Stored data entries
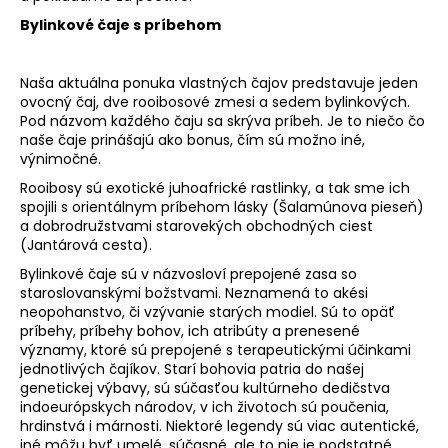
Bylinkové čaje s príbehom
Naša aktuálna ponuka vlastných čajov predstavuje jeden
ovocný čaj, dve rooibosové zmesi a sedem bylinkových.
Pod názvom každého čaju sa skrýva príbeh. Je to niečo čo
naše čaje prinášajú ako bonus, čím sú možno iné,
výnimočné.
Rooibosy sú exotické juhoafrické rastlinky, a tak sme ich
spojili s orientálnym príbehom lásky (Šalamúnova pieseň)
a dobrodružstvami starovekých obchodných ciest
(Jantárová cesta).
Bylinkové čaje sú v názvosloví prepojené zasa so
staroslovanskými božstvami. Neznamená to akési
neopohanstvo, či vzývanie starých modiel. Sú to opäť
príbehy, príbehy bohov, ich atribúty a prenesené
významy, ktoré sú prepojené s terapeutickými účinkami
jednotlivých čajíkov. Starí bohovia patria do našej
genetickej výbavy, sú súčasťou kultúrneho dedičstva
indoeurópskych národov, v ich životoch sú poučenia,
hrdinstvá i márnosti. Niektoré legendy sú viac autentické,
iné môžu byť umelé, súčasné, ale to nie je podstatné.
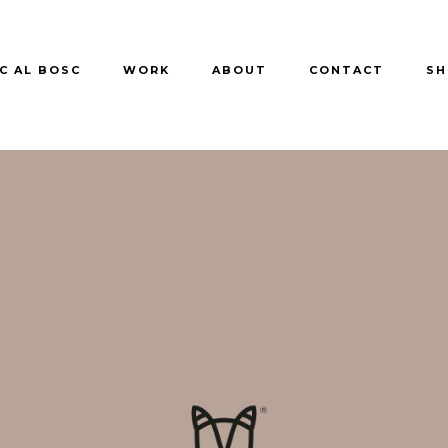
C AL BOSC
WORK
ABOUT
CONTACT
SH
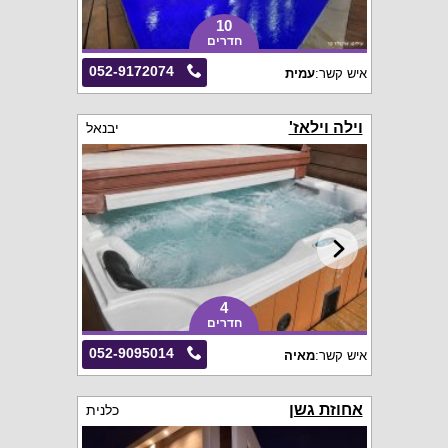
10
חדרים
052-9172074
איש קשר:
עמית
וילה וילאז'
יבנאל
4
חדרים
052-9095014
איש קשר:
מאיה
אחוזת גשן
כלנית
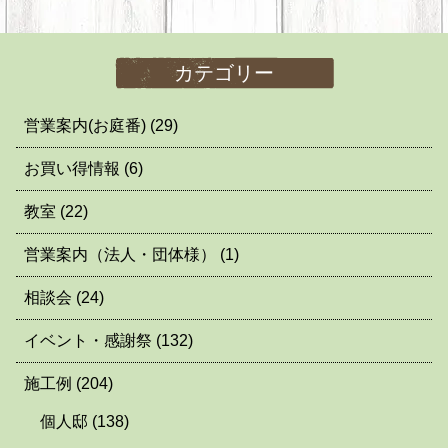
カテゴリー
営業案内(お庭番)
(29)
お買い得情報
(6)
教室
(22)
営業案内（法人・団体様）
(1)
相談会
(24)
イベント・感謝祭
(132)
施工例
(204)
個人邸
(138)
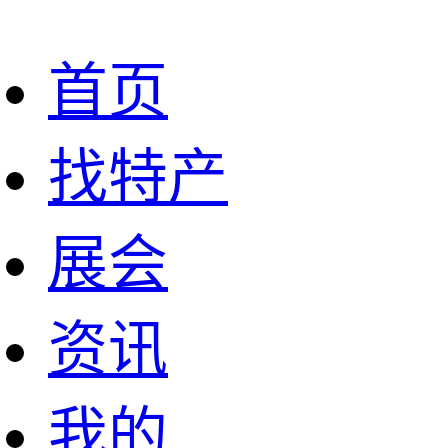
首页
找特产
展会
资讯
我的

## WHAT NEEDS TO BE DONE
Could you output the full set of entries exactly, skipping every picture?

## OUTPUT OF THE EXERCISE
Bylinkové čaje s príbehom
Naša aktuálna ponuka vlastných čajov predstavuje jeden
ovocný čaj, dve rooibosové zmesi a sedem bylinkových.
Pod názvom každého čaju sa skrýva príbeh. Je to niečo čo
naše čaje prinášajú ako bonus, čím sú možno iné,
výnimočné.
Rooibosy sú exotické juhoafrické rastlinky, a tak sme ich
spojili s orientálnym príbehom lásky (Šalamúnova pieseň)
a dobrodružstvami starovekých obchodných ciest
(Jantárová cesta).
Bylinkové čaje sú v názvosloví prepojené zasa so
staroslovanskými božstvami. Neznamená to akési
neopohanstvo, či vzývanie starých modiel. Sú to opäť
príbehy, príbehy bohov, ich atribúty a prenesené
významy, ktoré sú prepojené s terapeutickými účinkami
jednotlivých čajíkov. Starí bohovia patria do našej
genetickej výbavy, sú súčasťou kultúrneho dedičstva
indoeurópskych národov, v ich životoch sú poučenia,
hrdinstvá i márnosti. Niektoré legendy sú viac autentické,
iné môžu byť umelé, súčasné, ale to nie je podstatné.
C AL BOSC
WORK
ABOUT
CONTACT
SH
10
חדרים
052-9172074
איש קשר:
עמית
וילה וילאז'
יבנאל
4
חדרים
052-9095014
איש קשר:
מאיה
אחוזת גשן
כלנית
カテゴリー
営業案内(お庭番)
(29)
お買い得情報
(6)
教室
(22)
営業案内（法人・団体様）
(1)
相談会
(24)
イベント・感謝祭
(132)
施工例
(204)
個人邸
(138)
首页
找特产
展会
资讯
我的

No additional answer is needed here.